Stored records
* * *
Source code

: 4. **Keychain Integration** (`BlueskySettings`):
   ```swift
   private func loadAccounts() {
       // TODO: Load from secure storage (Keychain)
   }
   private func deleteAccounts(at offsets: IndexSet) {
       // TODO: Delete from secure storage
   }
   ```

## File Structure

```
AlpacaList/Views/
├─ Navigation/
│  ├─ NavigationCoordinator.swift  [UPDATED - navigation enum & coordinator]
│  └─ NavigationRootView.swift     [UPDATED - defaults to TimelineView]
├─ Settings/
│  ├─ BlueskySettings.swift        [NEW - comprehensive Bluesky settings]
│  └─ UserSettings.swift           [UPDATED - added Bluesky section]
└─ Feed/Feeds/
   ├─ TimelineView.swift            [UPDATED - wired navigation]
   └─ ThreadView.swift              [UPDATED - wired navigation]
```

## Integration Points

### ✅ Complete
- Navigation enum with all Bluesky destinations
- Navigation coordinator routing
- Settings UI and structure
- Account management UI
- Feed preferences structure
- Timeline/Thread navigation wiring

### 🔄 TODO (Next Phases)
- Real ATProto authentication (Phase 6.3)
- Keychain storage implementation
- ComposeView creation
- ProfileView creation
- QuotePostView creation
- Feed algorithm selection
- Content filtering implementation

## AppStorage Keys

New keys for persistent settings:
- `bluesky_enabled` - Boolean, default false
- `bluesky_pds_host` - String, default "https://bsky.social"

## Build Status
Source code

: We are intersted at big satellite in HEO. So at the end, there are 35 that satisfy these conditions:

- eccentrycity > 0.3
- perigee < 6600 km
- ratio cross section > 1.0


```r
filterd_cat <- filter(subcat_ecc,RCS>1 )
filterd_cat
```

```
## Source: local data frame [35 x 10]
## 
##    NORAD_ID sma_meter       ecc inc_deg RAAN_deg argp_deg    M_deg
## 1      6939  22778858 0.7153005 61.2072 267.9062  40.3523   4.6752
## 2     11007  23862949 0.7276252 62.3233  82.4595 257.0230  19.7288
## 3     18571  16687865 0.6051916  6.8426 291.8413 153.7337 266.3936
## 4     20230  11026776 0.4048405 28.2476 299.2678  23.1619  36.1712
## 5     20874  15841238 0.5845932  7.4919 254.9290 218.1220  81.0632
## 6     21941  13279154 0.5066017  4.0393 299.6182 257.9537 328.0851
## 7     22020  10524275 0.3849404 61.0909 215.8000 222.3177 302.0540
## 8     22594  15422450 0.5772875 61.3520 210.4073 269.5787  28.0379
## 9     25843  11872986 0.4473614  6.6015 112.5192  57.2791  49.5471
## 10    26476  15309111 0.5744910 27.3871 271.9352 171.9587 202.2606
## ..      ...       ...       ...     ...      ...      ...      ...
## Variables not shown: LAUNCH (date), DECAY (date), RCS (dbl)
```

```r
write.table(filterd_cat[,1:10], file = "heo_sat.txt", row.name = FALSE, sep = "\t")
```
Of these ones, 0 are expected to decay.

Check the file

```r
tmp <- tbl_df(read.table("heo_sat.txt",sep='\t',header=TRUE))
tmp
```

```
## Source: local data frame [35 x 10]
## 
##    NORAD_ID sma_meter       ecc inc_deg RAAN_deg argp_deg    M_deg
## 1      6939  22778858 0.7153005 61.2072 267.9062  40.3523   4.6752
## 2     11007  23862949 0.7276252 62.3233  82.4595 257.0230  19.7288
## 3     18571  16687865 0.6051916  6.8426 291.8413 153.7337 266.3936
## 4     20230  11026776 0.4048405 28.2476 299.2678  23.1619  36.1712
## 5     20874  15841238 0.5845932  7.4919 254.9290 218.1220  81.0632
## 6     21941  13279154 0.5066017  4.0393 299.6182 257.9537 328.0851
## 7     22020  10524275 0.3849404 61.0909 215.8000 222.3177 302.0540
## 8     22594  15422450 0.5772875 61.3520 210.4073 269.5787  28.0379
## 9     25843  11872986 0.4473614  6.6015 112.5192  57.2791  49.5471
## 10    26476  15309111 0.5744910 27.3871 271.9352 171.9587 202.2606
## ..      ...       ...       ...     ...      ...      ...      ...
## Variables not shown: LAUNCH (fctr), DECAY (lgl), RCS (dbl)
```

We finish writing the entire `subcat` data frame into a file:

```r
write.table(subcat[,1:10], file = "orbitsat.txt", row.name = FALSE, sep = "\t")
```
* * *
Could you transcribe every entry exactly, without altering anything?

Source code

: 4. **Keychain Integration** (`BlueskySettings`):
   ```swift
   private func loadAccounts() {
       // TODO: Load from secure storage (Keychain)
   }
   private func deleteAccounts(at offsets: IndexSet) {
       // TODO: Delete from secure storage
   }
   ```

## File Structure

```
AlpacaList/Views/
├─ Navigation/
│  ├─ NavigationCoordinator.swift  [UPDATED - navigation enum & coordinator]
│  └─ NavigationRootView.swift     [UPDATED - defaults to TimelineView]
├─ Settings/
│  ├─ BlueskySettings.swift        [NEW - comprehensive Bluesky settings]
│  └─ UserSettings.swift           [UPDATED - added Bluesky section]
└─ Feed/Feeds/
   ├─ TimelineView.swift            [UPDATED - wired navigation]
   └─ ThreadView.swift              [UPDATED - wired navigation]
```

## Integration Points

### ✅ Complete
- Navigation enum with all Bluesky destinations
- Navigation coordinator routing
- Settings UI and structure
- Account management UI
- Feed preferences structure
- Timeline/Thread navigation wiring

### 🔄 TODO (Next Phases)
- Real ATProto authentication (Phase 6.3)
- Keychain storage implementation
- ComposeView creation
- ProfileView creation
- QuotePostView creation
- Feed algorithm selection
- Content filtering implementation

## AppStorage Keys

New keys for persistent settings:
- `bluesky_enabled` - Boolean, default false
- `bluesky_pds_host` - String, default "https://bsky.social"

## Build Status
Source code

: We are intersted at big satellite in HEO. So at the end, there are 35 that satisfy these conditions:

- eccentrycity > 0.3
- perigee < 6600 km
- ratio cross section > 1.0


```r
filterd_cat <- filter(subcat_ecc,RCS>1 )
filterd_cat
```

```
## Source: local data frame [35 x 10]
## 
##    NORAD_ID sma_meter       ecc inc_deg RAAN_deg argp_deg    M_deg
## 1      6939  22778858 0.7153005 61.2072 267.9062  40.3523   4.6752
## 2     11007  23862949 0.7276252 62.3233  82.4595 257.0230  19.7288
## 3     18571  16687865 0.6051916  6.8426 291.8413 153.7337 266.3936
## 4     20230  11026776 0.4048405 28.2476 299.2678  23.1619  36.1712
## 5     20874  15841238 0.5845932  7.4919 254.9290 218.1220  81.0632
## 6     21941  13279154 0.5066017  4.0393 299.6182 257.9537 328.0851
## 7     22020  10524275 0.3849404 61.0909 215.8000 222.3177 302.0540
## 8     22594  15422450 0.5772875 61.3520 210.4073 269.5787  28.0379
## 9     25843  11872986 0.4473614  6.6015 112.5192  57.2791  49.5471
## 10    26476  15309111 0.5744910 27.3871 271.9352 171.9587 202.2606
## ..      ...       ...       ...     ...      ...      ...      ...
## Variables not shown: LAUNCH (date), DECAY (date), RCS (dbl)
```

```r
write.table(filterd_cat[,1:10], file = "heo_sat.txt", row.name = FALSE, sep = "\t")
```
Of these ones, 0 are expected to decay.

Check the file

```r
tmp <- tbl_df(read.table("heo_sat.txt",sep='\t',header=TRUE))
tmp
```

```
## Source: local data frame [35 x 10]
## 
##    NORAD_ID sma_meter       ecc inc_deg RAAN_deg argp_deg    M_deg
## 1      6939  22778858 0.7153005 61.2072 267.9062  40.3523   4.6752
## 2     11007  23862949 0.7276252 62.3233  82.4595 257.0230  19.7288
## 3     18571  16687865 0.6051916  6.8426 291.8413 153.7337 266.3936
## 4     20230  11026776 0.4048405 28.2476 299.2678  23.1619  36.1712
## 5     20874  15841238 0.5845932  7.4919 254.9290 218.1220  81.0632
## 6     21941  13279154 0.5066017  4.0393 299.6182 257.9537 328.0851
## 7     22020  10524275 0.3849404 61.0909 215.8000 222.3177 302.0540
## 8     22594  15422450 0.5772875 61.3520 210.4073 269.5787  28.0379
## 9     25843  11872986 0.4473614  6.6015 112.5192  57.2791  49.5471
## 10    26476  15309111 0.5744910 27.3871 271.9352 171.9587 202.2606
## ..      ...       ...       ...     ...      ...      ...      ...
## Variables not shown: LAUNCH (fctr), DECAY (lgl), RCS (dbl)
```

We finish writing the entire `subcat` data frame into a file:

```r
write.table(subcat[,1:10], file = "orbitsat.txt", row.name = FALSE, sep = "\t")
```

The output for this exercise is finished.